=== Section Start ===
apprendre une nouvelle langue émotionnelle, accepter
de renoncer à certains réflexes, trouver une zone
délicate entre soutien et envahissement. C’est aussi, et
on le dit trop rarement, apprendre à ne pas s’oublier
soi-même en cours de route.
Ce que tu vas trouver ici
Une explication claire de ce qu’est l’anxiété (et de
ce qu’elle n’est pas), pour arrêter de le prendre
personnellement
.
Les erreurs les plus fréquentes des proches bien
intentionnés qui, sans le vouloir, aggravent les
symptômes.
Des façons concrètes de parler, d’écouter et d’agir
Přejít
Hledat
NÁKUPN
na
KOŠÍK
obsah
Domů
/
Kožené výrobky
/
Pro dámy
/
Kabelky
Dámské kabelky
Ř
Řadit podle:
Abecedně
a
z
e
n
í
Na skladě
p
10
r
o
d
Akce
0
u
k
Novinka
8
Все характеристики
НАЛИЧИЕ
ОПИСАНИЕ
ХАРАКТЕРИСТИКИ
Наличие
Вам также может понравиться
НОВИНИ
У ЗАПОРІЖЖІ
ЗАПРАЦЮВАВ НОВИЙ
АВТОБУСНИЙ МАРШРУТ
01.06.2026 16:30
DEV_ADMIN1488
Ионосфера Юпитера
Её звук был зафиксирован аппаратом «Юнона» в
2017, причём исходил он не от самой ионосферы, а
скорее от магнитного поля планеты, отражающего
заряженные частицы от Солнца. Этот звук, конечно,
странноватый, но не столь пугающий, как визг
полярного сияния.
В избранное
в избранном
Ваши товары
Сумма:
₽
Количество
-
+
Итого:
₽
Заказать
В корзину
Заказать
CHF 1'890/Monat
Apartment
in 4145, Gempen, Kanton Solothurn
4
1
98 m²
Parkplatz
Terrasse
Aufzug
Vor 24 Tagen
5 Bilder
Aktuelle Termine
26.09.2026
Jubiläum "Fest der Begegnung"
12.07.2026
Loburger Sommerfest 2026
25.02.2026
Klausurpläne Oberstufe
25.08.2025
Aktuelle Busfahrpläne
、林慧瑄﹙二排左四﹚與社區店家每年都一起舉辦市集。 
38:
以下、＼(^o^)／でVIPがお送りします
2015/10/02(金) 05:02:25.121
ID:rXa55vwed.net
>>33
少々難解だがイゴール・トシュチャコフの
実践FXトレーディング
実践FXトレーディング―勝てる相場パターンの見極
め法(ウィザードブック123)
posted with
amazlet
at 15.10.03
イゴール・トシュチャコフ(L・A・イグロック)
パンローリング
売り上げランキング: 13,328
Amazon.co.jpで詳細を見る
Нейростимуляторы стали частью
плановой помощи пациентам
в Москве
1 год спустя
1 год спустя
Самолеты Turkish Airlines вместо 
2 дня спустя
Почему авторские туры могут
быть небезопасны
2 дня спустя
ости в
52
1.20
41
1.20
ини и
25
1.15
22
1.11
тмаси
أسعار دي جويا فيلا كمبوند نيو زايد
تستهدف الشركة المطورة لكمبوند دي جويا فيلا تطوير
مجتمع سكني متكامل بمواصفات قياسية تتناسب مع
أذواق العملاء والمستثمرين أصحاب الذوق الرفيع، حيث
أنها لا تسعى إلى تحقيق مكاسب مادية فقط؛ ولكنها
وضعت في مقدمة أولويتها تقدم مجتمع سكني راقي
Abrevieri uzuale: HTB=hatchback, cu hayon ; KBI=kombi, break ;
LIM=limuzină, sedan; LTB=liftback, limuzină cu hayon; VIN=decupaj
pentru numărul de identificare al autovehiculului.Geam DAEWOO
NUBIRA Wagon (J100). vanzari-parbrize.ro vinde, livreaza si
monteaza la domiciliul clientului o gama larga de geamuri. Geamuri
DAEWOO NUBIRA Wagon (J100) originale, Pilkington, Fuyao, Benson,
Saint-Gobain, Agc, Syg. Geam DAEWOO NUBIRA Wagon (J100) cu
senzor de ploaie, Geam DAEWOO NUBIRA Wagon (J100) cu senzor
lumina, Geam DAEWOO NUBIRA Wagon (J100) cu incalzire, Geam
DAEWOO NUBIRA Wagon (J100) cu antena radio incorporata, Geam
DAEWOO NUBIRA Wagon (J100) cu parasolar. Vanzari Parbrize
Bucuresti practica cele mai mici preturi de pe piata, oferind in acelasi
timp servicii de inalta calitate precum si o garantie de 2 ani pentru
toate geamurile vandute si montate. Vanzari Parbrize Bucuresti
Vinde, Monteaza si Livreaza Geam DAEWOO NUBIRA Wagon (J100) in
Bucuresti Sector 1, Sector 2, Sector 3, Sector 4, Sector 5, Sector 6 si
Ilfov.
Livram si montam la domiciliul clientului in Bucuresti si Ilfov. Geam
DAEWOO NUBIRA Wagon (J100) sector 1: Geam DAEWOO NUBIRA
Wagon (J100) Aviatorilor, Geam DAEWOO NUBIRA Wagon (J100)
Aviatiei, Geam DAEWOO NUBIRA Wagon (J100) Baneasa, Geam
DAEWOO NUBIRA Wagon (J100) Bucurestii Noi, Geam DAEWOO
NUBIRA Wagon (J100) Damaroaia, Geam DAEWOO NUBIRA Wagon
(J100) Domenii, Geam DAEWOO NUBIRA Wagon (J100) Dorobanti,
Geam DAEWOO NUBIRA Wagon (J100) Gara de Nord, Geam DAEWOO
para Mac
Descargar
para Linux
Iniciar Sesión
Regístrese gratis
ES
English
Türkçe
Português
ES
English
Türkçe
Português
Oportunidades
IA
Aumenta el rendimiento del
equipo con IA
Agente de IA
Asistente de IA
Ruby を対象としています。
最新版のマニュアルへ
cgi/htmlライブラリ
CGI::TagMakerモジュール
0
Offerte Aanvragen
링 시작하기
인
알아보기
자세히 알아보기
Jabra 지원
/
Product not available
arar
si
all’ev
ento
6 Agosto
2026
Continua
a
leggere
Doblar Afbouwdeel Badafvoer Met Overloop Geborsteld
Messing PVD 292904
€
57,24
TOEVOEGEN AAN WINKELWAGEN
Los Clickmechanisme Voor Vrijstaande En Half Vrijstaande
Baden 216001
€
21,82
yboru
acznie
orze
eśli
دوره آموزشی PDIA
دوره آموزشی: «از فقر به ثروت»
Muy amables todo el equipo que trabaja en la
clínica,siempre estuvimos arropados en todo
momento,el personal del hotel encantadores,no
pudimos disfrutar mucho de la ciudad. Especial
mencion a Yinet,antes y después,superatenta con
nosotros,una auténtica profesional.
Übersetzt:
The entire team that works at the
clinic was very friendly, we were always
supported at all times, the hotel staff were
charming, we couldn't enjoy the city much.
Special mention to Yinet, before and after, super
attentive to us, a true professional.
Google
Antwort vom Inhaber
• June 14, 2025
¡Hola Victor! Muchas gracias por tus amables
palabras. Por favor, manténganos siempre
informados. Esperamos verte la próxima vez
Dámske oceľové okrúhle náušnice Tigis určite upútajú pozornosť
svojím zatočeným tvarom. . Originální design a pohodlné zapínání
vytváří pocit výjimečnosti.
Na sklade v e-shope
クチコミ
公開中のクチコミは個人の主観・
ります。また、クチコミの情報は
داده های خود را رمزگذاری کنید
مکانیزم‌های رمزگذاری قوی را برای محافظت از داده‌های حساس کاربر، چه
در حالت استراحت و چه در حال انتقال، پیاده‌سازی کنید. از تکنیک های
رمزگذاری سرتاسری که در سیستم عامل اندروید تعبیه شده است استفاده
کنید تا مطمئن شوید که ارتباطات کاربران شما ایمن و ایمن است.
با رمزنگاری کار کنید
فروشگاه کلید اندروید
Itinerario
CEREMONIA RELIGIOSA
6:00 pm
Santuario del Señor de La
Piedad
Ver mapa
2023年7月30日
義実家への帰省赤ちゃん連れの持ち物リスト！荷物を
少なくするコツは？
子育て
=== Section End ===
ACTION ITEM :: Give the number of lines in the listing that hold the string "جويا". Add nothing else.

EXERCISE SOLUTION :: 2